:: Selected excerpt ::
The Ares I program got into increasing difficulty as people started to notice how dangerous it was to put a crew capsule on top of a solid rocket. People working on the capsule escape tower ended up concluding that during at least some parts of the flight, no possible escape rocket could get the capsule away from an exploding booster — they’d be riddled with flaming wreckage before they could get away, unless they used lethal acceleration. I guess they originally figured that if it was good enough for the Space Shuttle it would be good enough for Ares, but in terms of safety, the Shuttle is certainly not a system to emulate, as it has killed more people than all other crewed spacecraft combined. Not only that, but the solid rocket produced such severe vibration that they had to add heavy springs to the upper stage.

The whole Ares/Constellation program turned out to be an expensive boondoggle. It came out of the same Bush/Cheney administration that killed the VentureStar, which would have been far more cost-effective for low orbit work, and far more innovative, if we had just stuck to it and worked through the many technical challenges, some of which have since been solved in other contexts.

evolution

this test did not end well

When Ares I was cancelled, Orbital (or Alliant, as it was known before the merger) proposed a private version of it which they dubbed the Liberty (though internally they just called it “the stick”), with the core stage of an Ariane 5 now being used as the second stage. NASA twice declined to help fund this, so Orbital “moved on” and focused on the Antares. But the design came back to life, though reduced in height... because after all, their manufacturing facility for these giant motors is otherwise just sitting there largely unused. They got some backing from the Air Force this time. So they’ve replaced the single large solid booster with two smaller ones, the second being a Castor 300, for some extra push to compensate for the initial Castor 600 first stage being so much shorter than the Liberty’s. The XL version will perch the 300 on top of a Castor 1200. They’ve dropped all ideas of reuse, as the new lightweight carbon fiber casing can’t recover from the heat as well as the old metal could.

:: Listed entries ::
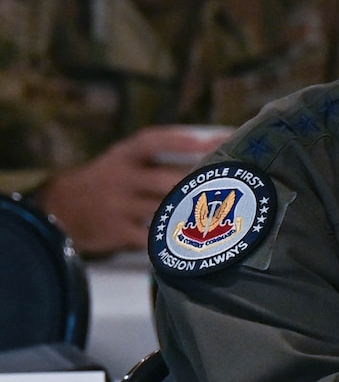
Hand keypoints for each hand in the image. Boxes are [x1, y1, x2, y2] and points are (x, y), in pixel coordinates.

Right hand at [41, 127, 220, 254]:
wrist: (62, 209)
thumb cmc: (109, 181)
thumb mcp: (124, 161)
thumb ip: (160, 157)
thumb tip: (216, 146)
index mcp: (123, 156)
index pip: (152, 141)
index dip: (181, 141)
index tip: (210, 141)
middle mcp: (120, 178)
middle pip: (166, 179)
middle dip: (199, 183)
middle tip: (234, 185)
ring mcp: (119, 206)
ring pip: (164, 208)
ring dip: (194, 212)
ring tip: (228, 214)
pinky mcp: (118, 232)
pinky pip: (152, 237)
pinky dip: (175, 238)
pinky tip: (199, 240)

:: How to complete this task ::
In the passage on the Ares I rocket, what did Orbital call the Liberty internally?

:: Answer box ::
"The stick."